■ AIM OF THE EXERCISE ■
Find every line of the data below that has "garçon" in it. Reply with the number only.

■ Stored entries ■
---*---

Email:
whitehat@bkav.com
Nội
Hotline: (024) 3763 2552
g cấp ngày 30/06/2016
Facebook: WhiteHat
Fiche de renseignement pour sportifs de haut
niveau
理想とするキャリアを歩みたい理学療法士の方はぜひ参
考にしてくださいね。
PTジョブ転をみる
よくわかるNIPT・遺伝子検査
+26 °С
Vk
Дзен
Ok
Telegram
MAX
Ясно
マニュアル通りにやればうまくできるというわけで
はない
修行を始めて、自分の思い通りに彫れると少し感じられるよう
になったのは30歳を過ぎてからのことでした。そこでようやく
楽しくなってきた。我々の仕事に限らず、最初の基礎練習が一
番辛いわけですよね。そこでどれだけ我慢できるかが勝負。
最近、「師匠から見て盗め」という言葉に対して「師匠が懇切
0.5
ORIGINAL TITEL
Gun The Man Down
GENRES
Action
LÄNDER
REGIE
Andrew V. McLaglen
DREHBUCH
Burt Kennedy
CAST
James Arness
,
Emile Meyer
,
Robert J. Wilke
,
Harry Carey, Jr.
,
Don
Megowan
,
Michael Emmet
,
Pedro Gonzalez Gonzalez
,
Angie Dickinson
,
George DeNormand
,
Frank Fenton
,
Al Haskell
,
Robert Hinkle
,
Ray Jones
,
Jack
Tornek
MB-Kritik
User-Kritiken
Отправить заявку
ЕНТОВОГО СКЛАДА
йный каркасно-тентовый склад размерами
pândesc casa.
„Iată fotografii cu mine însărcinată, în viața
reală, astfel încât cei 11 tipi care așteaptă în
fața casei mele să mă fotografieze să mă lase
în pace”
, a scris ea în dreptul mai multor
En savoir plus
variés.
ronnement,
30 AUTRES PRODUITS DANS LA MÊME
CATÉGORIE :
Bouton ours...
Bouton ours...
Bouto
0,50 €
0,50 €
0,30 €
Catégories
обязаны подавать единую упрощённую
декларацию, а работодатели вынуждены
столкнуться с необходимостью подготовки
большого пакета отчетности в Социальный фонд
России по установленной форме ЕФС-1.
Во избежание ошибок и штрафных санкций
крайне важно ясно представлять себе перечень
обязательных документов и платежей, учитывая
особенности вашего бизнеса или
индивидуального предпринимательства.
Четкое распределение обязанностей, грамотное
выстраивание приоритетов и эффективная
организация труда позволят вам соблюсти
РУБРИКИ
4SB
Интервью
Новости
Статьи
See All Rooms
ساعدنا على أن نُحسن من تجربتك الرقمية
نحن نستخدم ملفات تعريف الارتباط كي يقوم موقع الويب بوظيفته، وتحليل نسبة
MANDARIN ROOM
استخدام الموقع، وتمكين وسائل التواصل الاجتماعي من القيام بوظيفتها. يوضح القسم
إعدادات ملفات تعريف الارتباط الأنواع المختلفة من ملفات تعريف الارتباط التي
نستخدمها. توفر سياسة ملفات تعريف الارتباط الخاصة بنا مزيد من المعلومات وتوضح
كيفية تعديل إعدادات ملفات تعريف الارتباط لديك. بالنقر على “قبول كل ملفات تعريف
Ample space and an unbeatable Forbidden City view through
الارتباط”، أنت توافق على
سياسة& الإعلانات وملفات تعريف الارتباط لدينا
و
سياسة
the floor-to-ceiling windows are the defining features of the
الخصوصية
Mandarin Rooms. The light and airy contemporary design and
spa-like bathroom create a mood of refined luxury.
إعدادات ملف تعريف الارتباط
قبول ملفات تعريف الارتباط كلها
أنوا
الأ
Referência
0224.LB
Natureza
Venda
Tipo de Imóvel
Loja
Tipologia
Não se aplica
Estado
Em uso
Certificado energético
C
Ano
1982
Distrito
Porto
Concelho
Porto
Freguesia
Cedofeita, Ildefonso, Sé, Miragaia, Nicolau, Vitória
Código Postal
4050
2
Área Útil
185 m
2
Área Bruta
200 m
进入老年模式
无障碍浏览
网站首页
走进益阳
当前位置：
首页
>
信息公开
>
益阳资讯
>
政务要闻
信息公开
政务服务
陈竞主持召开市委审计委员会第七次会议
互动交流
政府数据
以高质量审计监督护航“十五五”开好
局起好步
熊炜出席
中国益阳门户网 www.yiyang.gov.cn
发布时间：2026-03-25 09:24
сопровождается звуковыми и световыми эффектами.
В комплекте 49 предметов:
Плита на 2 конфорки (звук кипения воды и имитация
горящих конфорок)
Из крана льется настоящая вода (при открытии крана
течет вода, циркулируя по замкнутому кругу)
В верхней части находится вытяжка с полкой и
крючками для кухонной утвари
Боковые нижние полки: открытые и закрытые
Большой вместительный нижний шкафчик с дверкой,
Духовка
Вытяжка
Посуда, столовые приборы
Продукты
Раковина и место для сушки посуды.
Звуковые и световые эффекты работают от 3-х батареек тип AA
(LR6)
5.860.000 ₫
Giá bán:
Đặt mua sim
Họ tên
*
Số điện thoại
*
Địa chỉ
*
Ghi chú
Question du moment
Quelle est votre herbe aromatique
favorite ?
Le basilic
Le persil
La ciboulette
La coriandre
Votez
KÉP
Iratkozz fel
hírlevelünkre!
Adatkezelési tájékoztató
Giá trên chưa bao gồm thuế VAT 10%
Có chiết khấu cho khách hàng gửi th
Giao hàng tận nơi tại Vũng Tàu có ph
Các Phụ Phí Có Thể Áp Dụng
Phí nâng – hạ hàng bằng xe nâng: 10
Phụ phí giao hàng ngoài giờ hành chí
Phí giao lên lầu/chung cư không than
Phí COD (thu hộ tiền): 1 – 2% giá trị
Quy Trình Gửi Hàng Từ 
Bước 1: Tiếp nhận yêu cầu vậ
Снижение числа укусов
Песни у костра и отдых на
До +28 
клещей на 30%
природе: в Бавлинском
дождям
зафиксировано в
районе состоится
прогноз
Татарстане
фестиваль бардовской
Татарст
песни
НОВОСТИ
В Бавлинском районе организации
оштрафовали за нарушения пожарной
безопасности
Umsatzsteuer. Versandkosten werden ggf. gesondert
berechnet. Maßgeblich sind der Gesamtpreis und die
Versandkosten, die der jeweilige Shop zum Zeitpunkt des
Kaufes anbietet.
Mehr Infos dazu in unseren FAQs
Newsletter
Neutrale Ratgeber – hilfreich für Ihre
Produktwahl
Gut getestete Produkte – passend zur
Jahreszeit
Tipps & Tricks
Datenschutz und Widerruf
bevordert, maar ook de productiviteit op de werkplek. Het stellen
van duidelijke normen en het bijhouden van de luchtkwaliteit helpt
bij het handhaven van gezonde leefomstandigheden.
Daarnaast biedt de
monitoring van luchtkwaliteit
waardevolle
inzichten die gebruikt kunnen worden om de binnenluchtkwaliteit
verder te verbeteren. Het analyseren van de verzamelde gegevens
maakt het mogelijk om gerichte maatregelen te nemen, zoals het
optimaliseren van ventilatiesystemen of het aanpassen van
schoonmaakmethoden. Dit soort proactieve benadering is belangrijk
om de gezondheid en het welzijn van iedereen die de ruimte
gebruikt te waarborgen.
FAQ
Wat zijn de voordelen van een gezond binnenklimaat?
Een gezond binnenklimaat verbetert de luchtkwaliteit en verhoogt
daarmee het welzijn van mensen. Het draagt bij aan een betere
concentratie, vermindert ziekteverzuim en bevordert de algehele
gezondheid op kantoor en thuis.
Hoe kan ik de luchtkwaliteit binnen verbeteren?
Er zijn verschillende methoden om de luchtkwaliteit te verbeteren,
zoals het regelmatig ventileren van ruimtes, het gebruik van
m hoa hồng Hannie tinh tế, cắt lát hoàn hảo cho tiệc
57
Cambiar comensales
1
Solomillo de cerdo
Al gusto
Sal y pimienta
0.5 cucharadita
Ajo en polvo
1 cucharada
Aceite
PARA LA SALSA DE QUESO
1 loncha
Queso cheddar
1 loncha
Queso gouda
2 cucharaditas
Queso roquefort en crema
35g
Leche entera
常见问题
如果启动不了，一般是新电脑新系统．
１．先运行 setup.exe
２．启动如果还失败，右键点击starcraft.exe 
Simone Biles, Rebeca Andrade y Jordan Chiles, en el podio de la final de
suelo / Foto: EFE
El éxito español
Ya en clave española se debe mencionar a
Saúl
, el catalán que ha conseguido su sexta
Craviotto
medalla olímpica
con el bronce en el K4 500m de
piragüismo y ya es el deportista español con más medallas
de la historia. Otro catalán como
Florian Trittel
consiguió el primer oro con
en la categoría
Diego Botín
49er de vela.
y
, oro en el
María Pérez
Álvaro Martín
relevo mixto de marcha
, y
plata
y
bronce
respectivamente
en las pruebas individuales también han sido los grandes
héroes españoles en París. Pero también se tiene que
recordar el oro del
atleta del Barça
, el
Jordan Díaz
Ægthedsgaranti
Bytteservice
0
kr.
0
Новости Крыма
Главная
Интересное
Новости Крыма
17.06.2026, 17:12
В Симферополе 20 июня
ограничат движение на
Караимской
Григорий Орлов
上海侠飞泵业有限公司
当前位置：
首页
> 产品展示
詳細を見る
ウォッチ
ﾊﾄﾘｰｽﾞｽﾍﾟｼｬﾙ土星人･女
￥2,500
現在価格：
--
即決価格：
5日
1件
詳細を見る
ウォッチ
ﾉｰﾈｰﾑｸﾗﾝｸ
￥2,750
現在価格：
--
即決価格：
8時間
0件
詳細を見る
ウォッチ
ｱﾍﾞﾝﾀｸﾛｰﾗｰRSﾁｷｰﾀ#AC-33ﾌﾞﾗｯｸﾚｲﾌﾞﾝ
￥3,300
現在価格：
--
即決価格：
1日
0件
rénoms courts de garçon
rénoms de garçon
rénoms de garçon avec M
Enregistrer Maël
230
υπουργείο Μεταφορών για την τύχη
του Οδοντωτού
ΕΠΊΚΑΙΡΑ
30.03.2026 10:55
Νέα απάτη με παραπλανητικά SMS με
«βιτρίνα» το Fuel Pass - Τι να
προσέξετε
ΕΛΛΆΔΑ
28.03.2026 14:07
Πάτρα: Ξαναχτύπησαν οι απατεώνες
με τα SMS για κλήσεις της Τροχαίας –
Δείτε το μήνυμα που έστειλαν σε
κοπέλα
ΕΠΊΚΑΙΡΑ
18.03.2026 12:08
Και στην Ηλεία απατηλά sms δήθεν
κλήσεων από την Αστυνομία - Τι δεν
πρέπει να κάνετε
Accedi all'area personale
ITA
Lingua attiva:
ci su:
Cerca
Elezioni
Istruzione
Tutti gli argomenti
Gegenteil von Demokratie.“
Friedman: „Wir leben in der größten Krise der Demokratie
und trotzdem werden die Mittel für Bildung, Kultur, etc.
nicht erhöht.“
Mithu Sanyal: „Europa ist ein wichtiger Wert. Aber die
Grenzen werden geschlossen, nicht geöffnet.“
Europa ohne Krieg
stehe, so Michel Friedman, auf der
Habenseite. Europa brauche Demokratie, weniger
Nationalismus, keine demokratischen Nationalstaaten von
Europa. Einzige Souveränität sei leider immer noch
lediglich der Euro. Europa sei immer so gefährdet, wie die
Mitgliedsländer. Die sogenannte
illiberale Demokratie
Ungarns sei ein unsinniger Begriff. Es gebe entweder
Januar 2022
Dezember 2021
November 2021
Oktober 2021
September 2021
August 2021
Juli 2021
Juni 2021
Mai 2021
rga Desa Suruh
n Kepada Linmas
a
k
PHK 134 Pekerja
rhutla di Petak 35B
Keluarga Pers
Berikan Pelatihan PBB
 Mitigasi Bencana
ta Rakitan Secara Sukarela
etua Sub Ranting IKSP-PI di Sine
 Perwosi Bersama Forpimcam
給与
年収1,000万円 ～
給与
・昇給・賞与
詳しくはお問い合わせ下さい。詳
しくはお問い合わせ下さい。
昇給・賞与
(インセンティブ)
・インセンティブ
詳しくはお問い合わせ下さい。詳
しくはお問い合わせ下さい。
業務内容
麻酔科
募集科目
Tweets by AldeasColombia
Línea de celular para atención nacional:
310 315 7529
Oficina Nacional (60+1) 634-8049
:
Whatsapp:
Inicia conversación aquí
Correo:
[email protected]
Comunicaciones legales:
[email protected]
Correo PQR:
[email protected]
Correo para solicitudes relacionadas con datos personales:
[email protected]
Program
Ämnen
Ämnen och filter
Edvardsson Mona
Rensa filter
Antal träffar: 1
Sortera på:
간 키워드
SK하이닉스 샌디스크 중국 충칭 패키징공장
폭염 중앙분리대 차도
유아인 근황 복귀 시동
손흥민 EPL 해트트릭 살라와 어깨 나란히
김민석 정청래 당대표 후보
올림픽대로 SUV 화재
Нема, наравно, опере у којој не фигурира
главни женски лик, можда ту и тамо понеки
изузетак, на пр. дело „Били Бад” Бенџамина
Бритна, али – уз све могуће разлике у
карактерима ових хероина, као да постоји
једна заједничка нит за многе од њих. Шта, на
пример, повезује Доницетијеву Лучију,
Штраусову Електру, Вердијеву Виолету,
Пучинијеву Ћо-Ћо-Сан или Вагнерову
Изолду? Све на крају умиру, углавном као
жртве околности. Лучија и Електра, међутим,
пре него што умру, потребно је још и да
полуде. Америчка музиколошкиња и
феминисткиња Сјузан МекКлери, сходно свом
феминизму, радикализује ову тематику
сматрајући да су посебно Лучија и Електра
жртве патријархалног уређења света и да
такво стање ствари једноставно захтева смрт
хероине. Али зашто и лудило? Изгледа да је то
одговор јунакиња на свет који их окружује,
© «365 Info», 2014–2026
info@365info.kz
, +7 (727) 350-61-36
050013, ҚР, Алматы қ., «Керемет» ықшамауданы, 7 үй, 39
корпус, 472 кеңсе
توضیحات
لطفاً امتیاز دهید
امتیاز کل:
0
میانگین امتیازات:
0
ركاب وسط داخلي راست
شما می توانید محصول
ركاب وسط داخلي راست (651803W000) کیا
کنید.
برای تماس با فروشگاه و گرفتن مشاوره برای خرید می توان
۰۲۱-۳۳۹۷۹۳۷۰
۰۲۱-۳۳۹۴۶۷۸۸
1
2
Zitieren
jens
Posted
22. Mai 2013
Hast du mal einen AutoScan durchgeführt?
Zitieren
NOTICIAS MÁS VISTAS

---*---

■ SOLUTION FOR THIS TASK ■
3